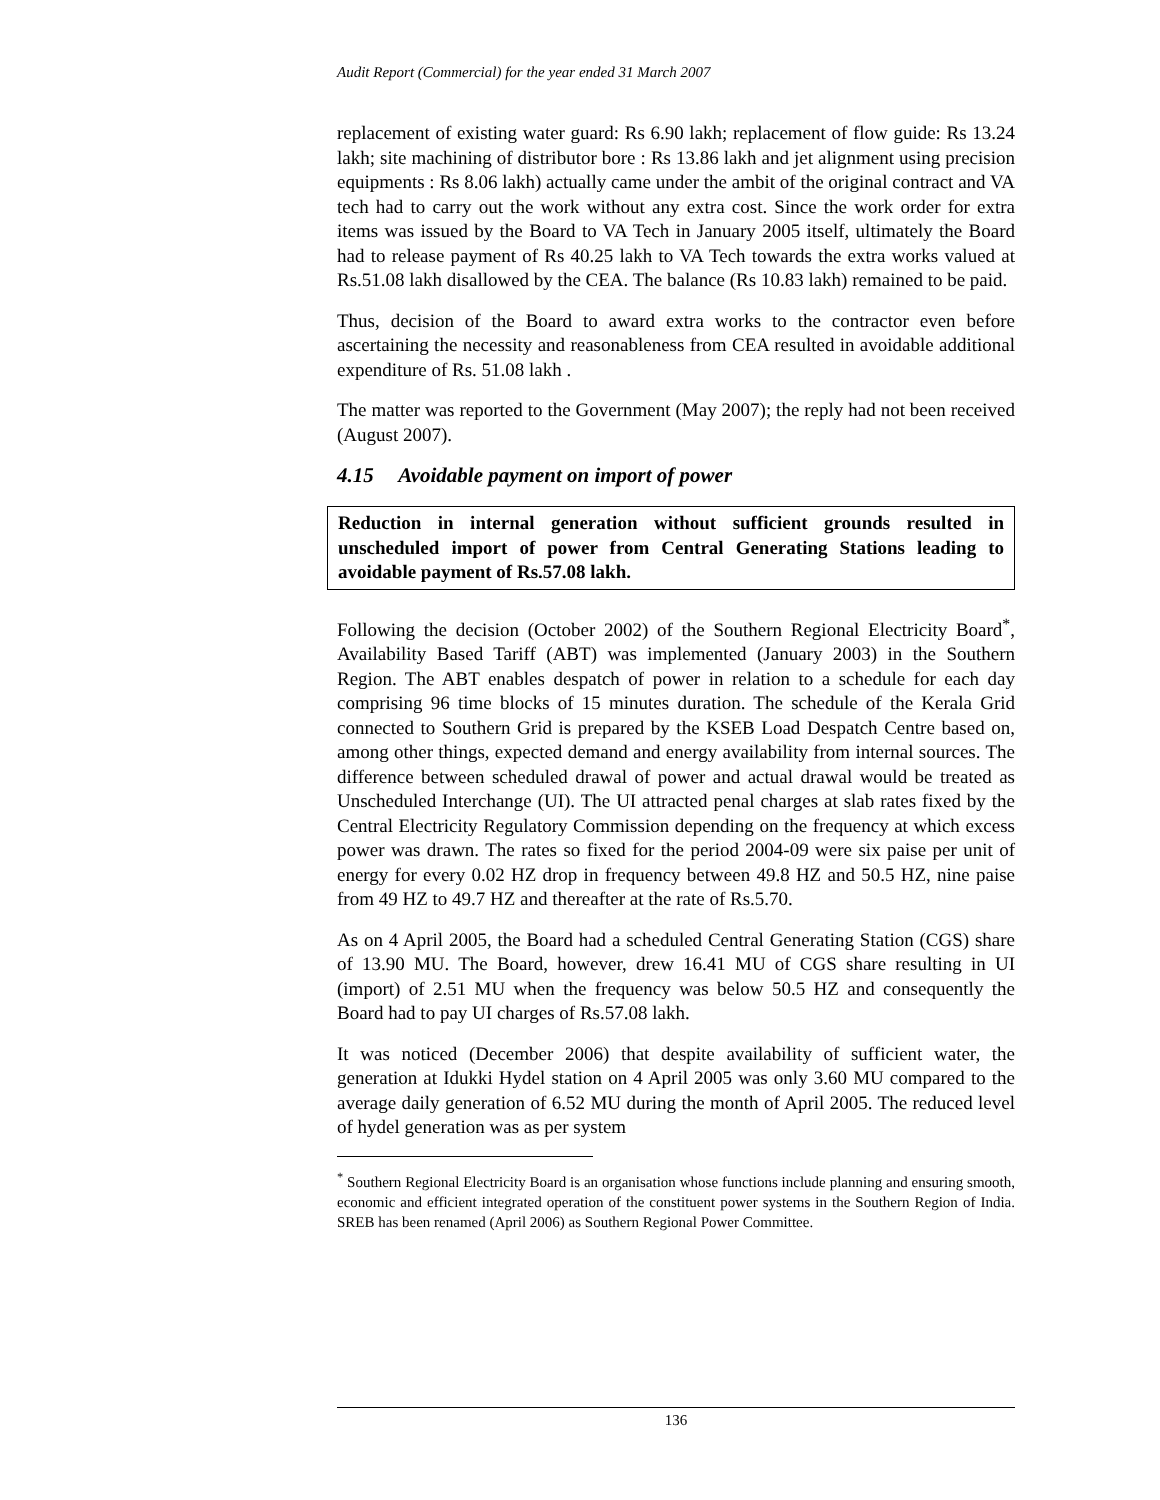Audit Report (Commercial) for the year ended 31 March 2007
replacement of existing water guard: Rs 6.90 lakh; replacement of flow guide: Rs 13.24 lakh; site machining of distributor bore : Rs 13.86 lakh and jet alignment using precision equipments : Rs 8.06 lakh) actually came under the ambit of the original contract and VA tech had to carry out the work without any extra cost. Since the work order for extra items was issued by the Board to VA Tech in January 2005 itself, ultimately the Board had to release payment of Rs 40.25 lakh to VA Tech towards the extra works valued at Rs.51.08 lakh disallowed by the CEA. The balance (Rs 10.83 lakh) remained to be paid.
Thus, decision of the Board to award extra works to the contractor even before ascertaining the necessity and reasonableness from CEA resulted in avoidable additional expenditure of Rs. 51.08 lakh .
The matter was reported to the Government (May 2007); the reply had not been received (August 2007).
4.15 Avoidable payment on import of power
Reduction in internal generation without sufficient grounds resulted in unscheduled import of power from Central Generating Stations leading to avoidable payment of Rs.57.08 lakh.
Following the decision (October 2002) of the Southern Regional Electricity Board<sup>*</sup>, Availability Based Tariff (ABT) was implemented (January 2003) in the Southern Region. The ABT enables despatch of power in relation to a schedule for each day comprising 96 time blocks of 15 minutes duration. The schedule of the Kerala Grid connected to Southern Grid is prepared by the KSEB Load Despatch Centre based on, among other things, expected demand and energy availability from internal sources. The difference between scheduled drawal of power and actual drawal would be treated as Unscheduled Interchange (UI). The UI attracted penal charges at slab rates fixed by the Central Electricity Regulatory Commission depending on the frequency at which excess power was drawn. The rates so fixed for the period 2004-09 were six paise per unit of energy for every 0.02 HZ drop in frequency between 49.8 HZ and 50.5 HZ, nine paise from 49 HZ to 49.7 HZ and thereafter at the rate of Rs.5.70.
As on 4 April 2005, the Board had a scheduled Central Generating Station (CGS) share of 13.90 MU. The Board, however, drew 16.41 MU of CGS share resulting in UI (import) of 2.51 MU when the frequency was below 50.5 HZ and consequently the Board had to pay UI charges of Rs.57.08 lakh.
It was noticed (December 2006) that despite availability of sufficient water, the generation at Idukki Hydel station on 4 April 2005 was only 3.60 MU compared to the average daily generation of 6.52 MU during the month of April 2005. The reduced level of hydel generation was as per system
<sup>*</sup> Southern Regional Electricity Board is an organisation whose functions include planning and ensuring smooth, economic and efficient integrated operation of the constituent power systems in the Southern Region of India. SREB has been renamed (April 2006) as Southern Regional Power Committee.
136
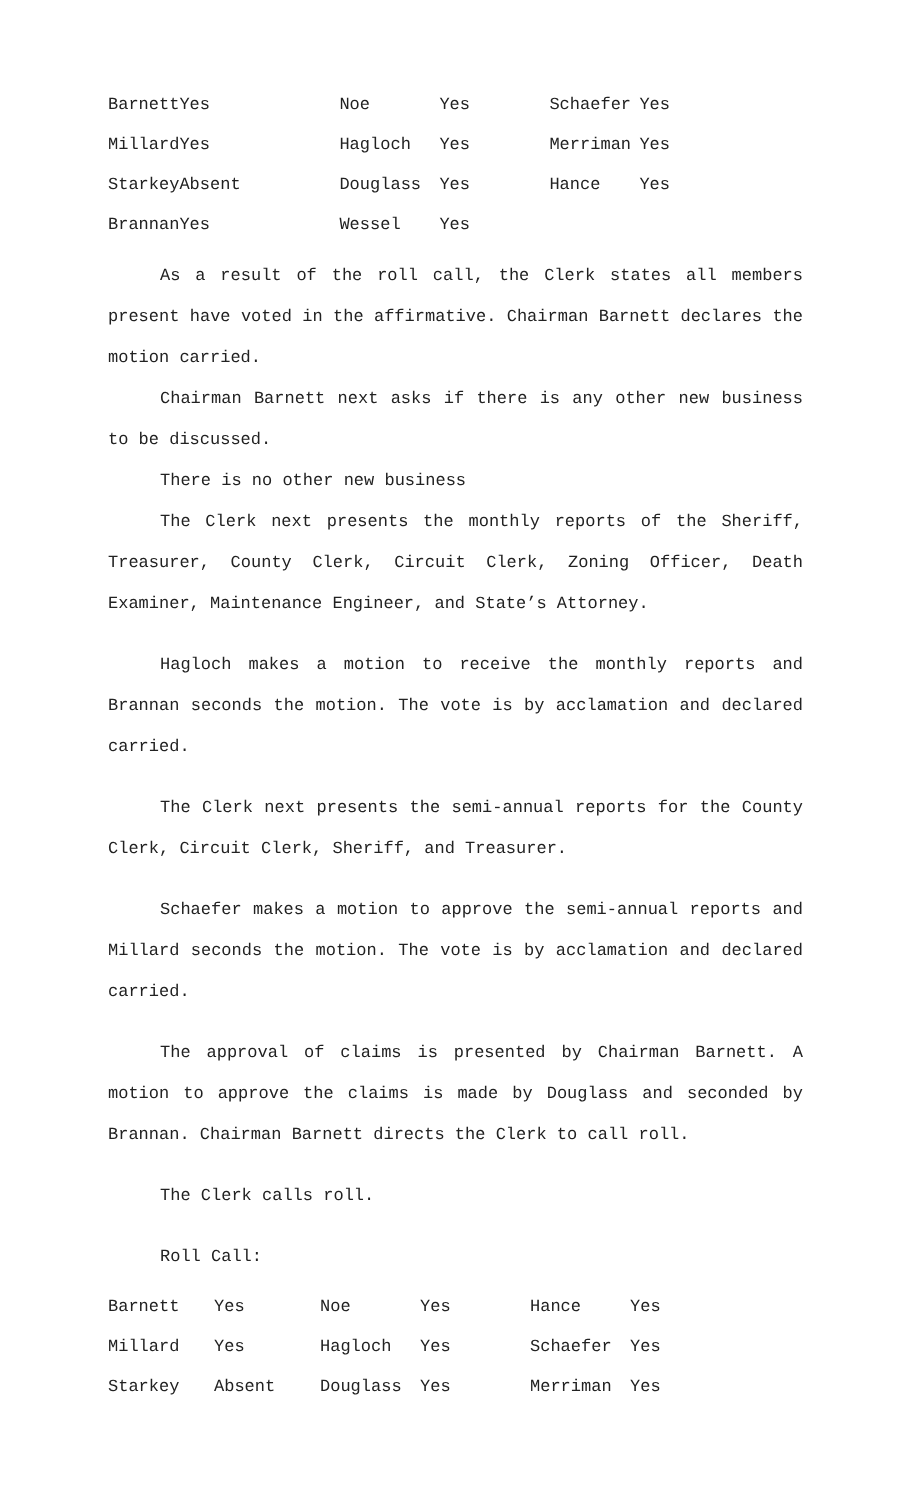| Barnett | Yes | Noe | Yes | Schaefer | Yes |
| Millard | Yes | Hagloch | Yes | Merriman | Yes |
| Starkey | Absent | Douglass | Yes | Hance | Yes |
| Brannan | Yes | Wessel | Yes | | |
As a result of the roll call, the Clerk states all members present have voted in the affirmative. Chairman Barnett declares the motion carried.
Chairman Barnett next asks if there is any other new business to be discussed.
There is no other new business
The Clerk next presents the monthly reports of the Sheriff, Treasurer, County Clerk, Circuit Clerk, Zoning Officer, Death Examiner, Maintenance Engineer, and State’s Attorney.
Hagloch makes a motion to receive the monthly reports and Brannan seconds the motion. The vote is by acclamation and declared carried.
The Clerk next presents the semi-annual reports for the County Clerk, Circuit Clerk, Sheriff, and Treasurer.
Schaefer makes a motion to approve the semi-annual reports and Millard seconds the motion. The vote is by acclamation and declared carried.
The approval of claims is presented by Chairman Barnett. A motion to approve the claims is made by Douglass and seconded by Brannan. Chairman Barnett directs the Clerk to call roll.
The Clerk calls roll.
Roll Call:
| Barnett | Yes | Noe | Yes | Hance | Yes |
| Millard | Yes | Hagloch | Yes | Schaefer | Yes |
| Starkey | Absent | Douglass | Yes | Merriman | Yes |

-----

§ **Problem**: Please filter the listing down to lines that include the word "reports".

§ **Response for this exercise**:
The Clerk next presents the monthly reports of the Sheriff, Treasurer, County Clerk, Circuit Clerk, Zoning Officer, Death Examiner, Maintenance Engineer, and State’s Attorney.
Hagloch makes a motion to receive the monthly reports and Brannan seconds the motion. The vote is by acclamation and declared carried.
The Clerk next presents the semi-annual reports for the County Clerk, Circuit Clerk, Sheriff, and Treasurer.
Schaefer makes a motion to approve the semi-annual reports and Millard seconds the motion. The vote is by acclamation and declared carried.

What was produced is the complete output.